## [Objective]
Can you copy the rows below word for word, from the very first line through the line that contains "Dot at: (208, 316)", with that line included?

## [Excerpted data]
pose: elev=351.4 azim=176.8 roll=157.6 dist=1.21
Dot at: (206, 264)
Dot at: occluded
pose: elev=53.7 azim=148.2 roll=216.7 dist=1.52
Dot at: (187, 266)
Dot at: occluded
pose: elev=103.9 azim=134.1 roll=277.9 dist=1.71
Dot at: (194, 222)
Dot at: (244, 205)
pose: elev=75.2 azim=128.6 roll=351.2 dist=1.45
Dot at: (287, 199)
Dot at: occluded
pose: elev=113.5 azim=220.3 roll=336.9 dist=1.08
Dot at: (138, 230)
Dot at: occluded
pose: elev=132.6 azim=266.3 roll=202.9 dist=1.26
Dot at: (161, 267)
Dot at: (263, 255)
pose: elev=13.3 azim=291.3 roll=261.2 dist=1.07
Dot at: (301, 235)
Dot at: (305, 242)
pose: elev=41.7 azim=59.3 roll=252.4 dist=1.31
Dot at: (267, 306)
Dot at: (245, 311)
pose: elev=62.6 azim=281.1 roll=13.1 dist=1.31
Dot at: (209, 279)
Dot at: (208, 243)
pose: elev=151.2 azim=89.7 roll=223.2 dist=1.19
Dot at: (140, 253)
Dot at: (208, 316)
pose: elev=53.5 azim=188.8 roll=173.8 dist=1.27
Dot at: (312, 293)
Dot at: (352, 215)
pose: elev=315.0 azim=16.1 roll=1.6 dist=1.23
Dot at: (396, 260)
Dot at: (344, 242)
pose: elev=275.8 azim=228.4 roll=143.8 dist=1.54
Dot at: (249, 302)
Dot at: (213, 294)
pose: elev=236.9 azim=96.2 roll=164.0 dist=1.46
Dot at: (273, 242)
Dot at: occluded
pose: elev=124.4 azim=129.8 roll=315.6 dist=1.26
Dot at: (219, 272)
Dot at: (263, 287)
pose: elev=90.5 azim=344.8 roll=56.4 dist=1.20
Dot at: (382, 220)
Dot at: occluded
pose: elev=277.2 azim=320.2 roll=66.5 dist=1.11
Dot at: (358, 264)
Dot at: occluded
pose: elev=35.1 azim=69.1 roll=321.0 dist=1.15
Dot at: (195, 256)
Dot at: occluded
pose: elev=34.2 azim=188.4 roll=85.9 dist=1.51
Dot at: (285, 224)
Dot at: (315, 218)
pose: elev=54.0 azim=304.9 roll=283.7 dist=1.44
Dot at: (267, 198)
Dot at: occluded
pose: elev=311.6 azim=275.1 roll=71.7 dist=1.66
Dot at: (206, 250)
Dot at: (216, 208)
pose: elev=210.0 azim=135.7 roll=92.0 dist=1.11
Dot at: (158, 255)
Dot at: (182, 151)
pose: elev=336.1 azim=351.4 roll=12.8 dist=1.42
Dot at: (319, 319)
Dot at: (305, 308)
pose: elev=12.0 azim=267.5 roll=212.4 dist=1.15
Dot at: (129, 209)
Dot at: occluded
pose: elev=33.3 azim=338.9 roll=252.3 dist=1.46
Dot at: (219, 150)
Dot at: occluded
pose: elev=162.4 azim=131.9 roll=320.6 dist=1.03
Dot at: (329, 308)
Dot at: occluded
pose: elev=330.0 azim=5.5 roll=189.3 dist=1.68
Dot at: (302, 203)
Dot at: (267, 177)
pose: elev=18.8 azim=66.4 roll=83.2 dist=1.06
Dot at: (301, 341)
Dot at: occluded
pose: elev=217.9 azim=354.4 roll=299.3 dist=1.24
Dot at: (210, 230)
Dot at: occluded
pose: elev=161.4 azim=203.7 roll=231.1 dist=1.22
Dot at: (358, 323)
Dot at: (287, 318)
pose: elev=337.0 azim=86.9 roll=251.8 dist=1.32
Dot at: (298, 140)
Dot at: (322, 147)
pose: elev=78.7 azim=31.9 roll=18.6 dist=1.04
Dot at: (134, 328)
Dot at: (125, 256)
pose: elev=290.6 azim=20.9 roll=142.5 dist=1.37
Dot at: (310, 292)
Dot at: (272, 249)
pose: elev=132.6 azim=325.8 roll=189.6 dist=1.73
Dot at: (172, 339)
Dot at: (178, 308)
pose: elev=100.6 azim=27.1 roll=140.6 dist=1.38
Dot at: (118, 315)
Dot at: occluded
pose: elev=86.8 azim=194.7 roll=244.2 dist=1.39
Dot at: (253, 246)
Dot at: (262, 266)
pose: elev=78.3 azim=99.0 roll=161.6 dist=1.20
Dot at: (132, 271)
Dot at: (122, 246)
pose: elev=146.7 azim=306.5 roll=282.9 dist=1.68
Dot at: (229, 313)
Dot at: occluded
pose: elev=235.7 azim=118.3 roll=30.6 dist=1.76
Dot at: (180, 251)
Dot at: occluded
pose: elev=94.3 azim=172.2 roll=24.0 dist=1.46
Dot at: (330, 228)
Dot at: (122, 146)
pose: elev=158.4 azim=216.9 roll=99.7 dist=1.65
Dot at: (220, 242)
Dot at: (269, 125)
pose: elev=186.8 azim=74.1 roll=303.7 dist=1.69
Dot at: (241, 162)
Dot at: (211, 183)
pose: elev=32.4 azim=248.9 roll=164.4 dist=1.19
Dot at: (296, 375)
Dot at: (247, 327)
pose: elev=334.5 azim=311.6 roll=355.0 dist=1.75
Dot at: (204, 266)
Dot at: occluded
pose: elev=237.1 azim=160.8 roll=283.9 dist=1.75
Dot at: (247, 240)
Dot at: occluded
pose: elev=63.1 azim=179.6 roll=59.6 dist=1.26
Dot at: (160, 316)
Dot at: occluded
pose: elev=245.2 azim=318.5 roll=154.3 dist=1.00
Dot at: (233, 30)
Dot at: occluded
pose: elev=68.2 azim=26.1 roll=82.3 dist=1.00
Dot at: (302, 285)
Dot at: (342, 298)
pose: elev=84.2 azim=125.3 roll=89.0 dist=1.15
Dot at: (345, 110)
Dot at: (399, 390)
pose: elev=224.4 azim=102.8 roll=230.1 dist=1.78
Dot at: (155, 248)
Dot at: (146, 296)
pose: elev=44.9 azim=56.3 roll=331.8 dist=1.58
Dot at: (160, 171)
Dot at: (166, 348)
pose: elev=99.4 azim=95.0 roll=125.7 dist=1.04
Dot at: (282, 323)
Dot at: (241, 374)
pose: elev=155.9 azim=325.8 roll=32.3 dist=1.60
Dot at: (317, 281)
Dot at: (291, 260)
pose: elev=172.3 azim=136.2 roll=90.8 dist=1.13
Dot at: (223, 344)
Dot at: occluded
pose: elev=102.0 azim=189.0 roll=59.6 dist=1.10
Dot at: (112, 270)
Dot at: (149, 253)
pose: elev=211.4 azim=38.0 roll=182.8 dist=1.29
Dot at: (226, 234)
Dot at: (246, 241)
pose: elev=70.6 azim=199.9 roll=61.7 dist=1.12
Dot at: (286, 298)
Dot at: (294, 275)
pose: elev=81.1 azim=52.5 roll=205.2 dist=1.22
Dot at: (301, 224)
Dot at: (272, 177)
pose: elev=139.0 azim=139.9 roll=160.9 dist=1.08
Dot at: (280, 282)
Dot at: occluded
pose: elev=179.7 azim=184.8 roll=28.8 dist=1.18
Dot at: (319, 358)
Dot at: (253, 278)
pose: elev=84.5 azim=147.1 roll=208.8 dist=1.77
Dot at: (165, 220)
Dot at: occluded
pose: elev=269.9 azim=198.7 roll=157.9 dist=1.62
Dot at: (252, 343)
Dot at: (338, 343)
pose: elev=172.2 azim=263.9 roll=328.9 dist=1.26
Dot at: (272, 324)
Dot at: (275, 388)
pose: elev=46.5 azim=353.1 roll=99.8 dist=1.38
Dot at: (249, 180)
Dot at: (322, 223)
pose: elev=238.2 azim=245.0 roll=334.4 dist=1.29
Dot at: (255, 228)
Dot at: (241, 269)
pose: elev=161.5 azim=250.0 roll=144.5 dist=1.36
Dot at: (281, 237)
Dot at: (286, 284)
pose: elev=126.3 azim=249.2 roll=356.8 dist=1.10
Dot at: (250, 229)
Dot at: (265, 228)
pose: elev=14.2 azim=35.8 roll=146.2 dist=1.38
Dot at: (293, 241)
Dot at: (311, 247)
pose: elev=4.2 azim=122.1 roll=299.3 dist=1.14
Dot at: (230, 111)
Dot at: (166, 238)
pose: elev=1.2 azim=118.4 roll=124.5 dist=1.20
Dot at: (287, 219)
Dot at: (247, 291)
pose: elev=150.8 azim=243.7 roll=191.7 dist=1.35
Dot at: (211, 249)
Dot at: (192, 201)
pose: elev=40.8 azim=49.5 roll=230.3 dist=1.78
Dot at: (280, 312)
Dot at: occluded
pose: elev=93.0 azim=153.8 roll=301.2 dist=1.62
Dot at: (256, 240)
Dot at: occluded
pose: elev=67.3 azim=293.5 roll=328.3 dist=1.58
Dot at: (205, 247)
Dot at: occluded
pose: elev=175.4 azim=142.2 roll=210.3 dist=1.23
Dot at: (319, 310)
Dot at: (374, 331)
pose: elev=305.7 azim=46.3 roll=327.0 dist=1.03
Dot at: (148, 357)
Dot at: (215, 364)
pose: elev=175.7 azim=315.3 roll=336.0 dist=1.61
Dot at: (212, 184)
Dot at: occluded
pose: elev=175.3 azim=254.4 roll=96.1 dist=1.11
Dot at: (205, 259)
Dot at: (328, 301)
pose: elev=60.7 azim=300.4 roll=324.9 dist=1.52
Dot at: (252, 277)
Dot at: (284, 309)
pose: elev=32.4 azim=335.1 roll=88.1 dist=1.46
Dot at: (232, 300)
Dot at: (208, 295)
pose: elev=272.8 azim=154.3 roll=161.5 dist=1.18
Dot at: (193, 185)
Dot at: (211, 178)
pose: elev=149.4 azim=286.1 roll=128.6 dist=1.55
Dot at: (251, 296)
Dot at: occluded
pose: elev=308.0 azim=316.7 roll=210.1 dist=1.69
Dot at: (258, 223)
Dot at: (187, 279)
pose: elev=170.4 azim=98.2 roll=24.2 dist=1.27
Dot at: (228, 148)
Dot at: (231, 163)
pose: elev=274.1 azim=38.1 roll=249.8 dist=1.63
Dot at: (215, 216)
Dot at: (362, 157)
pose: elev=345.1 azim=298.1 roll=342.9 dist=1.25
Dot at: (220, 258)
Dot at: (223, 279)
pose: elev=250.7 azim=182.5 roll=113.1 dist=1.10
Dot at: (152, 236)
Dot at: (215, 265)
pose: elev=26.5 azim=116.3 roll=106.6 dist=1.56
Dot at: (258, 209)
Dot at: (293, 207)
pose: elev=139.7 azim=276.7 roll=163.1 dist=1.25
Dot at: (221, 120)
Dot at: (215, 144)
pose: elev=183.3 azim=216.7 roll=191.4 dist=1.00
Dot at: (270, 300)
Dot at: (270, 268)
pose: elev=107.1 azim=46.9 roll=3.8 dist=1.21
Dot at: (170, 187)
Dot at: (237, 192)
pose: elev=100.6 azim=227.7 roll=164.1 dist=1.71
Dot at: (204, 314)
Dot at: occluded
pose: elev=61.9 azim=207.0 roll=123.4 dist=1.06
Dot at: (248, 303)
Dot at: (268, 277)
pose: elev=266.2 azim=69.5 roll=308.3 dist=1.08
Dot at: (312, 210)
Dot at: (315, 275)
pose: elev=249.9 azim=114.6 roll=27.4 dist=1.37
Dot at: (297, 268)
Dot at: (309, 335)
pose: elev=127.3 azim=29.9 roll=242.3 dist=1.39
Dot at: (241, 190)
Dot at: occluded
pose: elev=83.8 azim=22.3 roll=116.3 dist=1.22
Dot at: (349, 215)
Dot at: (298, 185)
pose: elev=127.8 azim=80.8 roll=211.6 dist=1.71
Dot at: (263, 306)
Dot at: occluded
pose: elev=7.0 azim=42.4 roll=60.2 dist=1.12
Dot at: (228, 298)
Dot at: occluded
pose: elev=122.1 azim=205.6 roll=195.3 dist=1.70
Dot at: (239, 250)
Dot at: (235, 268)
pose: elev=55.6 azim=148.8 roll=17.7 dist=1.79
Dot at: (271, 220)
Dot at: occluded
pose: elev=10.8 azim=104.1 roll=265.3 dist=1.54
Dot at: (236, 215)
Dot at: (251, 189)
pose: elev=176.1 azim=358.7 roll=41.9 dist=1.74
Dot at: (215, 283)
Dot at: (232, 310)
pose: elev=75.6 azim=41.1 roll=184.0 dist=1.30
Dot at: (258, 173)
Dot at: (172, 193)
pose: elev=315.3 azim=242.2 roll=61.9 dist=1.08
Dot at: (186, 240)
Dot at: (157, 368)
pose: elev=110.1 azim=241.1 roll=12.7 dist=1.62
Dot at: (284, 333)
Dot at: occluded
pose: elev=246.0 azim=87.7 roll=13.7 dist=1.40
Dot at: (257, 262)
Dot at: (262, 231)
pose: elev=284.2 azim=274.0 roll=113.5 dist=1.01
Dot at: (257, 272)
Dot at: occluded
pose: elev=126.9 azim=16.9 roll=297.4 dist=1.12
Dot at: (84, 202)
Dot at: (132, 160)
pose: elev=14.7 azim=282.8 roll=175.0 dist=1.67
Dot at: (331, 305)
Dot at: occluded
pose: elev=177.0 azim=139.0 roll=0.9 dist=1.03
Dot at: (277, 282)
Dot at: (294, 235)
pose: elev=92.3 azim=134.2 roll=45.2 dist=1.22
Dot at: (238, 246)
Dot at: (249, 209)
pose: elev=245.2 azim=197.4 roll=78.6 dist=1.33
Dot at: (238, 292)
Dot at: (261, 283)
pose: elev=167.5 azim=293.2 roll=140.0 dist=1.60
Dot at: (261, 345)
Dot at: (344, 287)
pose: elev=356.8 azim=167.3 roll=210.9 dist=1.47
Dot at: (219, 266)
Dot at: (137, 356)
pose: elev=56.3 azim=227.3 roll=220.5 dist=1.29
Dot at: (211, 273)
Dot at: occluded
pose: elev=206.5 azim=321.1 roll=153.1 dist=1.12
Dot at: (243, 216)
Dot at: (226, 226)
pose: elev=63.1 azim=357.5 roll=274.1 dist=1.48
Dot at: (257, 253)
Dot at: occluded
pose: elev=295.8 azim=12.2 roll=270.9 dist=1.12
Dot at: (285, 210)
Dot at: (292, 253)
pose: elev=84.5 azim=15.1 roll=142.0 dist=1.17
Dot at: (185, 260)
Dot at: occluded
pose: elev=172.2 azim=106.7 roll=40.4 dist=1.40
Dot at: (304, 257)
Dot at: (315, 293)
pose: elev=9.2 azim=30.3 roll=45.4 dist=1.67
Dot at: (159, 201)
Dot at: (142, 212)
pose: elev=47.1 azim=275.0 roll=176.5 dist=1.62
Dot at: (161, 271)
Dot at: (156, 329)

## [The output]
pose: elev=351.4 azim=176.8 roll=157.6 dist=1.21
Dot at: (206, 264)
Dot at: occluded
pose: elev=53.7 azim=148.2 roll=216.7 dist=1.52
Dot at: (187, 266)
Dot at: occluded
pose: elev=103.9 azim=134.1 roll=277.9 dist=1.71
Dot at: (194, 222)
Dot at: (244, 205)
pose: elev=75.2 azim=128.6 roll=351.2 dist=1.45
Dot at: (287, 199)
Dot at: occluded
pose: elev=113.5 azim=220.3 roll=336.9 dist=1.08
Dot at: (138, 230)
Dot at: occluded
pose: elev=132.6 azim=266.3 roll=202.9 dist=1.26
Dot at: (161, 267)
Dot at: (263, 255)
pose: elev=13.3 azim=291.3 roll=261.2 dist=1.07
Dot at: (301, 235)
Dot at: (305, 242)
pose: elev=41.7 azim=59.3 roll=252.4 dist=1.31
Dot at: (267, 306)
Dot at: (245, 311)
pose: elev=62.6 azim=281.1 roll=13.1 dist=1.31
Dot at: (209, 279)
Dot at: (208, 243)
pose: elev=151.2 azim=89.7 roll=223.2 dist=1.19
Dot at: (140, 253)
Dot at: (208, 316)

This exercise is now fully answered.